本来、オーロラオーバルのある地帯が無風であるなどのさまざまな条件が必要ですが、それらすべての条件を調べるのは難しいでしょう。まずは、北海道に観光に行く日に太陽フレアの活発さを調べてみるのがおすすめです。
もしも、北海道観光の日程と太陽フレアの活発な予報が重なるようであれば、オーロラ観光を決行してみるとよいでしょう。狙って見られる現象ではないため、駄目で元々、位の気持ちで足を運ぶのがよいかもしれませんね。
北海道にオーロラ観光に行く際のポイント
北海道にオーロラ観光に行く際には、以下のポイントを押さえておきましょう。
防寒対策をする
陸別町は、北海道のなかでも特に昼夜の寒暖差が激しい地域です。冬の最低気温は平均してマイナス20度前後、非公式ですがマイナス38度を観測した地域もあると言われています。

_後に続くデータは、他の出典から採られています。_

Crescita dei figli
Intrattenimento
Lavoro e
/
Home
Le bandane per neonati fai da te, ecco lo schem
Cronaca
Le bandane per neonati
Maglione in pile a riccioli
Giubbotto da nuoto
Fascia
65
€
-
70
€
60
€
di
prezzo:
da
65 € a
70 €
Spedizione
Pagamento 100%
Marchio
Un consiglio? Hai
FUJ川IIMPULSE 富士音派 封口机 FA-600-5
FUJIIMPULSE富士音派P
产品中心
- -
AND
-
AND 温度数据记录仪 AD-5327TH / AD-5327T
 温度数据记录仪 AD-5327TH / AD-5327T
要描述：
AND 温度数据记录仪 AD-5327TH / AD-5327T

オーロラの観測は深夜から明け方の時間帯になるため、特に寒さは厳しくなるでしょう。
スキーウェアをしっかり着込んで防寒対策をしておくことが大切です。帽子、マフラー、手袋、スノーブーツなど、小物類も忘れずに用意しておきましょう。
カメラは長時間露光できるものを使う
北海道から見えるオーロラは、光が弱く肉眼では「ほんのり空が染まっている」程度にしか見えないこともあります。そのため、撮影の際にはシャッタースピードを遅くして長時間露光というテクニックを使用して撮影する必要があります。

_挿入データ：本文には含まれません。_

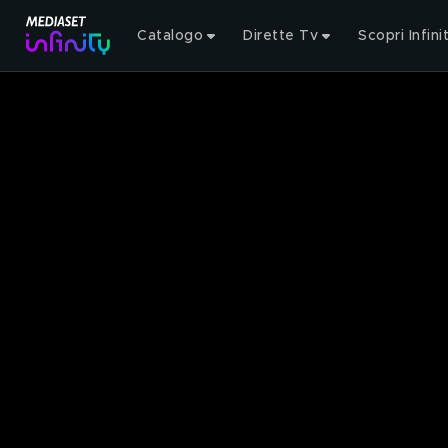
Catalogo
Dirette Tv
Scopri Infini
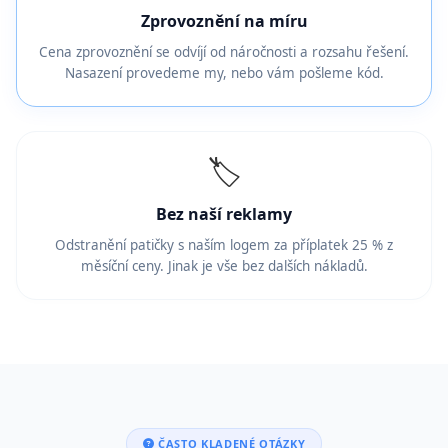
Zprovoznění na míru
Cena zprovoznění se odvíjí od náročnosti a rozsahu řešení.
Nasazení provedeme my, nebo vám pošleme kód.
🏷️
Bez naší reklamy
Odstranění patičky s naším logem za příplatek 25 % z
měsíční ceny. Jinak je vše bez dalších nákladů.
ČASTO KLADENÉ OTÁZKY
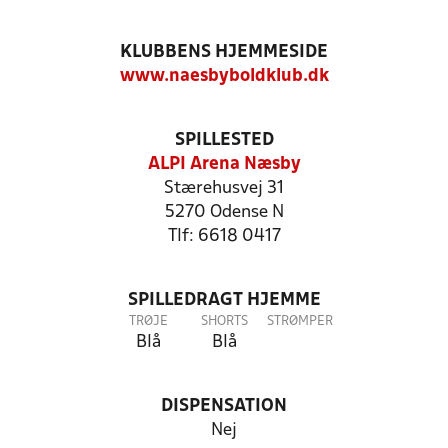
KLUBBENS HJEMMESIDE
www.naesbyboldklub.dk
SPILLESTED
ALPI Arena Næsby
Stærehusvej 31
5270 Odense N
Tlf: 6618 0417
SPILLEDRAGT HJEMME
TRØJE
SHORTS
STRØMPER
Blå
Blå
DISPENSATION
Nej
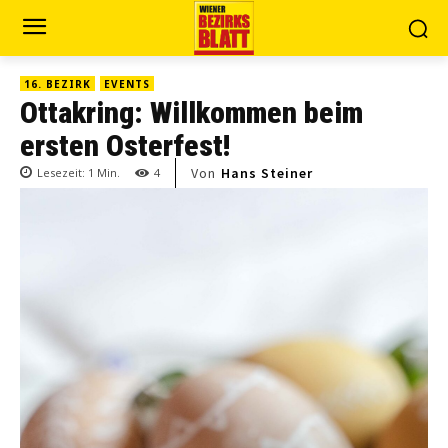
16. BEZIRK
EVENTS
Ottakring: Willkommen beim
ersten Osterfest!
Von
Hans Steiner
Lesezeit:
1
Min.
4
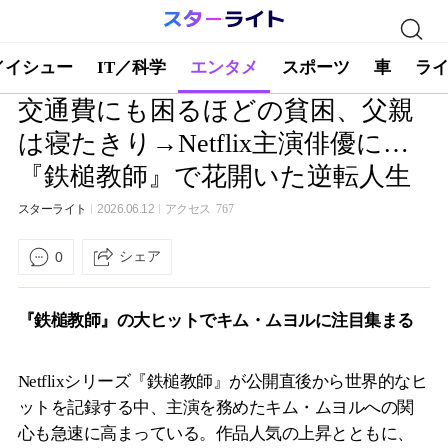
／イシュー
IT／科学
エンタメ
スポーツ
車
ラ
交通費にも困るほどの貧困、父親
は寝たきり→Netflix主演俳優に…
『鉄槌教師』で花開いた逆転人生
スターライト
2026.06.12
アクセス
767
シェア
0
『鉄槌教師』の大ヒットでキム・ムヨルに注目集まる
Netflixシリーズ『鉄槌教師』が公開直後から世界的なヒ
ットを記録する中、主演を務めたキム・ムヨルへの関
心も急速に高まっている。作品人気の上昇とともに、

長時間露光で撮影することで、空に浮かぶオーロラをしっかりと撮影することができるでしょう。
また、シャッタースピードを遅くしている間、カメラを動かしてしまうと写真がブレてしまいます。写真撮影をしたいと考えている人は、三脚もお忘れなく。
見えない事の方が多いことを理解しておく
遠方から北海道までオーロラが見たくて訪れた人の場合、オーロラの出現をワクワクしながら待つことでしょう。しかし、オーロラは奇跡的な確率でしか見ることのできない自然現象です。
2023年がオーロラの発生しやすい年だとしても、発生したのは年に3回。オーロラを目当てに観光しても見れないことの方が多いことを理解しておきましょう。

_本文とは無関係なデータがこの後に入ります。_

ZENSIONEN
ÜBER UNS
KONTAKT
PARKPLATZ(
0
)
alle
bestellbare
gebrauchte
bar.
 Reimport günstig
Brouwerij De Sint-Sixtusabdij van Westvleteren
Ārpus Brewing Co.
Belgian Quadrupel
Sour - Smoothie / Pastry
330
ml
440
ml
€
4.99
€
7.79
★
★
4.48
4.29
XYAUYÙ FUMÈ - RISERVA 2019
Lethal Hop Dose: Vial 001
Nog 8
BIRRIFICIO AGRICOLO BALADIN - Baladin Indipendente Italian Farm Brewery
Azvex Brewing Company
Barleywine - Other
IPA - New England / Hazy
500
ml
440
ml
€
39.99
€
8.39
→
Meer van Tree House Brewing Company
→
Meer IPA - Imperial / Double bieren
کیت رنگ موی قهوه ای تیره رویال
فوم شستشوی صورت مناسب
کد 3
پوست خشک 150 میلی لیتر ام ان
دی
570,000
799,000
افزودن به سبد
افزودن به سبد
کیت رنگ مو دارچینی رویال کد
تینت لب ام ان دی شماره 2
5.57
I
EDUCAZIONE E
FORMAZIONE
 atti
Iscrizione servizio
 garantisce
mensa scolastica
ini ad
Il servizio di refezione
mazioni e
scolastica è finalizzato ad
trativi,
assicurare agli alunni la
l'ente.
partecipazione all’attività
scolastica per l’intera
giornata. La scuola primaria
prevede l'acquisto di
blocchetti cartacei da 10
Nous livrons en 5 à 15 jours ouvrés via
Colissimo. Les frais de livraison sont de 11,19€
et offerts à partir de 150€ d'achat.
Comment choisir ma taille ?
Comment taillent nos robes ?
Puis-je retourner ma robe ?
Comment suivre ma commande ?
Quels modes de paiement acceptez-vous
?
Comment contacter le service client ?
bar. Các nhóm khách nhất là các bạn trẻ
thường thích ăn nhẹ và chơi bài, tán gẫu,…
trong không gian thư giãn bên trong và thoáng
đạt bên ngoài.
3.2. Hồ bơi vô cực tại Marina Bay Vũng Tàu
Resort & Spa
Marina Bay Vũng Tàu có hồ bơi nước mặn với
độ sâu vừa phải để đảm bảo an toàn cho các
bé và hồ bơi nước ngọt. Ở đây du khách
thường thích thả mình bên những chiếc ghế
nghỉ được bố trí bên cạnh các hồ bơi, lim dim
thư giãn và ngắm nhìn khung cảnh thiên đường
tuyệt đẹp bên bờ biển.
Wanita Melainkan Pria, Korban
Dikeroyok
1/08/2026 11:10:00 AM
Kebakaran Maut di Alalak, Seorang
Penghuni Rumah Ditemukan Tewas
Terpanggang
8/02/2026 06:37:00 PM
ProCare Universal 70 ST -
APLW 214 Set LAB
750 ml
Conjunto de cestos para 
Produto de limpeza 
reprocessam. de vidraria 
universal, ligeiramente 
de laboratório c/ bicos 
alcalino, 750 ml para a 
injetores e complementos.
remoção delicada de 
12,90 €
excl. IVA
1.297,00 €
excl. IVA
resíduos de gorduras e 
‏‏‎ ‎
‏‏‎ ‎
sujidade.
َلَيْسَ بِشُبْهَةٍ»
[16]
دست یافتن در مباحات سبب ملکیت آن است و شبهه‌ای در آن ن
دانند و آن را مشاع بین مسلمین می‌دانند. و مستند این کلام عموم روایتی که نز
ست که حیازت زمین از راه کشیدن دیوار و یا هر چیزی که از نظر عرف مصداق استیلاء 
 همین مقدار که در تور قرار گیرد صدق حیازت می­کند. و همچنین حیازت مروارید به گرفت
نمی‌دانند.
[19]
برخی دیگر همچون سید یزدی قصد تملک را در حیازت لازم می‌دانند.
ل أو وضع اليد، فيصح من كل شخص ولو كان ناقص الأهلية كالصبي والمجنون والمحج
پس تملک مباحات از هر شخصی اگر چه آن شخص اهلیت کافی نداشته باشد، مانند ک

一方で、陸別町の澄んだ夜空を見上げる機会は、そうそう訪れるものではありません。極寒のなか、暖をとるために温かい飲み物を飲みながらプラネタリウムを思わせる夜空を眺める時間はかけがえのない思い出となること間違いなしです。
ちなみに、陸別町はダイヤモンドダストが見られる地域としても有名なので、オーロラ以外の観光ポイントを押さえておくと、より楽しめる旅になります。
オーロラが見えても、見えなくても、陸別町の自然を満喫できる機会だと割り切って観光するのがよいでしょう。
まとめ
北海道のオーロラ事情について紹介しました。オーロラは、オーロラオーバルにかかるカナダ、アラスカ、ノルウェーなどの国々でも発生が予測できないレアな自然現象です。北海道から見られる可能性はそう高くないため、オーロラを目当てに観光するのはやや無謀と言えるかもしれません。
しかし、日本でもっともオーロラが見える町として盛り上がっている陸別町を訪れることで、オーロラに親しみ、オーロラのことをより学べる機会は多いにあるでしょう。りくべつ宇宙地球科学館(銀河の森天文台)にはさまざまな資料も展示されています。
ぜひ、日本で最もオーロラが見られる町・陸別町に足を運び、夜空を見上げてみてください。運がよければ、夜空に赤く輝くオーロラが見られるかもしれませんよ。